Returning briefly as the definitive Scarecrow, Murphy injects a lethal dose of dark whimsy into a nihilistic courtroom scene. He manages to dominate his limited screen time by refining the character’s intellectual malice into a terrifyingly sharp cameo.
Fifty years into the future, the sun is dying, and Earth is threatened by arctic temperatures. A team of astronauts is sent to revive the Sun — but the mission fails. Seven years later, a new team is sent to finish the mission as mankind’s last hope.
As the physicist Robert Capa, Murphy channels a singular, detached obsession that borders on the religious. He navigates the film’s descent into cosmic horror with a cool-headed brilliance that highlights his unique ability to play hyper-intelligent, isolated characters.

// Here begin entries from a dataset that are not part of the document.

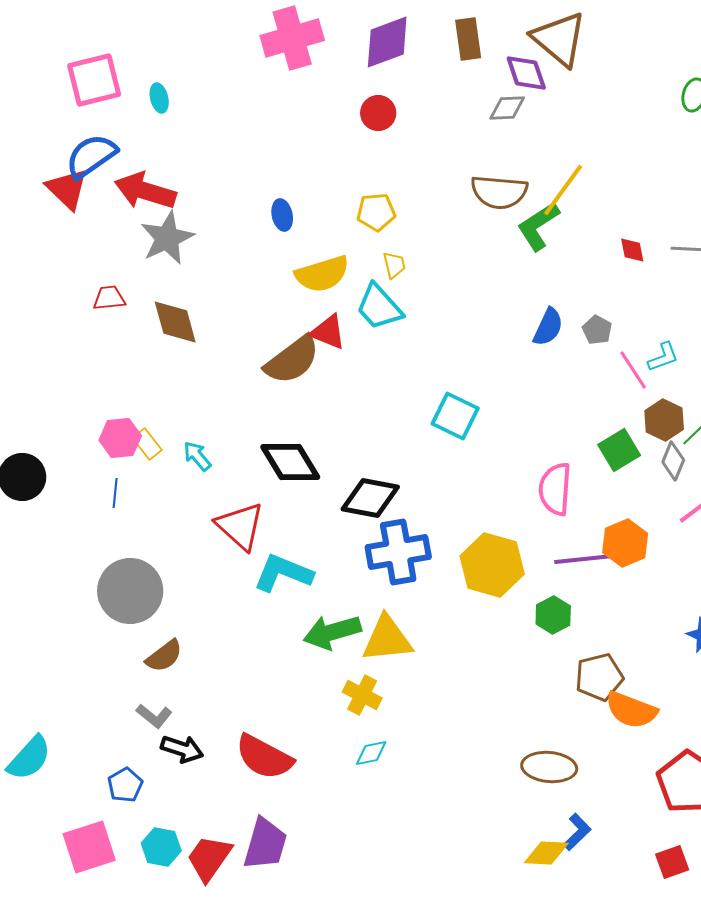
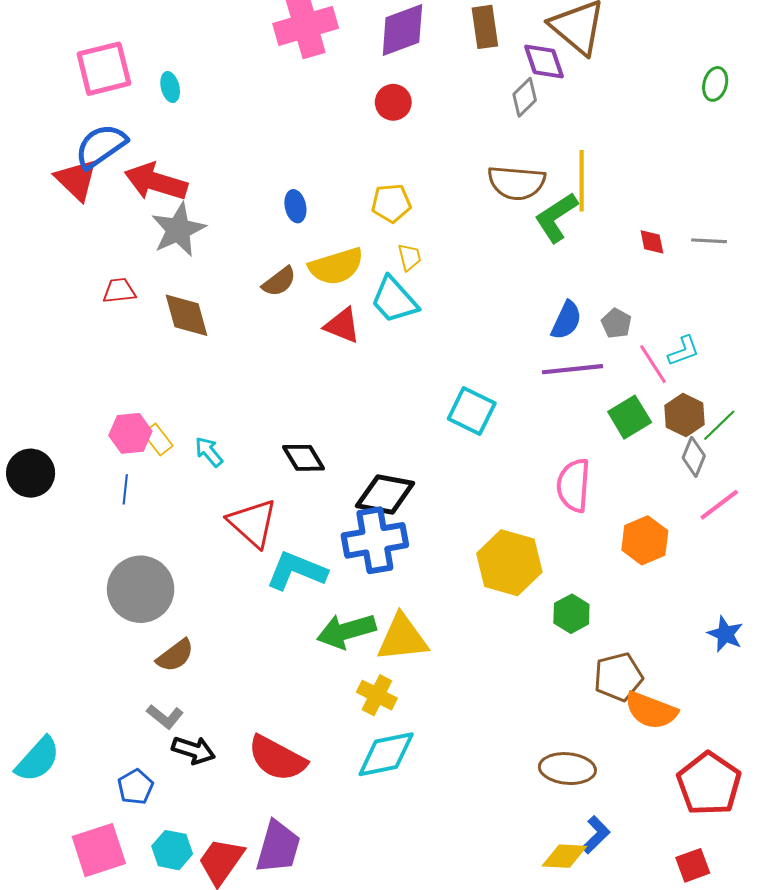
gray diamond: (507, 108) -> (525, 97), turned -42
yellow line: (563, 190) -> (582, 181), turned -36
brown semicircle: (292, 360) -> (279, 282), moved, size x0.6
green square: (619, 450) -> (630, 417), moved
black diamond: (290, 462) -> (304, 458), size x0.7
blue cross: (398, 552) -> (375, 540), moved
purple line: (584, 559) -> (573, 369), moved
cyan diamond: (371, 753) -> (386, 754), size x1.8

Twenty-eight days after a killer virus was accidentally unleashed from a British research facility, a small group of London survivors are caught in a desperate struggle to protect themselves from the infected. Carried by animals and humans, the virus turns those it infects into homicidal maniacs -- and it's absolutely impossible to contain.
Murphy’s breakout role utilized his ethereal, wide-eyed presence to mirror the audience’s own shock at a world gone cold. His transition from bewildered survivor to feral protector solidified his status as a leading man capable of carrying high-concept genre cinema.

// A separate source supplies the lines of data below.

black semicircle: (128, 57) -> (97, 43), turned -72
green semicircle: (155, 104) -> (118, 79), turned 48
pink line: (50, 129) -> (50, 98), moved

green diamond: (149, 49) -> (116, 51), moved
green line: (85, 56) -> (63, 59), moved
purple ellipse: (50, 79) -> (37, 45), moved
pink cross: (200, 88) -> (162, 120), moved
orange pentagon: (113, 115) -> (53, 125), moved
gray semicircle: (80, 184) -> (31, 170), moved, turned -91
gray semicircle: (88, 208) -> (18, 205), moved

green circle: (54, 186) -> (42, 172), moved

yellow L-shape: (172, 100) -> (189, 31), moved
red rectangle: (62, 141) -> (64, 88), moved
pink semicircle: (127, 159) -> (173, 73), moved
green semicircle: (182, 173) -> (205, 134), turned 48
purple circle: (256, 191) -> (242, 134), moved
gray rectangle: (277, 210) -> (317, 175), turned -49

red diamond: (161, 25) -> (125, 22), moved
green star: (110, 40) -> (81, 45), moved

Cobb, a skilled thief who commits corporate espionage by infiltrating the subconscious of his targets is offered a chance to regain his old life as payment for a task considered to be impossible: "inception", the implantation of another person's idea into a target's subconscious.
Playing the emotional fulcrum of a sprawling psychological heist, Murphy elevates the role of Robert Fischer into a poignant study of father-son reconciliation. He provides the film’s necessary heartbeat, grounding a surreal landscape in palpable, quiet vulnerability.

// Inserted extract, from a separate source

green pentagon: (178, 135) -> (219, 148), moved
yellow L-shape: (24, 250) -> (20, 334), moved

In 1920s Ireland young doctor Damien O'Donovan prepares to depart for a new job in a London hospital. As he says his goodbyes at a friend's farm, British Black and Tans arrive, and a young man is killed. Damien joins his brother Teddy in the Irish Republican Army, but political events are soon set in motion that tear the brothers apart.
In Ken Loach’s searing portrait of Irish revolution, Murphy portrays a man eroding under the weight of impossible ideology. It remains his most grounded work, stripping away artifice to reveal the raw, tragic nerves of a conflicted patriot.

In the 1970s, a young transgender woman called “Kitten” leaves her small Irish town for London in search of love, acceptance, and her long-lost mother.
Discarding his typical austerity, Murphy radiates a resilient, whimsical luminosity as the irrepressible Patricia Braden. This transformative role proved his chameleonic range early on, finding profound humanity and grace within a vibrantly stylized aesthetic.
The story of J. Robert Oppenheimer's role in the development of the atomic bomb during World War II.
Murphy commands the screen with a haunting, internal volatility, anchoring Nolan’s historical epic through an astonishingly expressive gaze. This career-defining turn weaponizes his stillness, finally aligning his cerebral intensity with the absolute center of the cultural zeitgeist.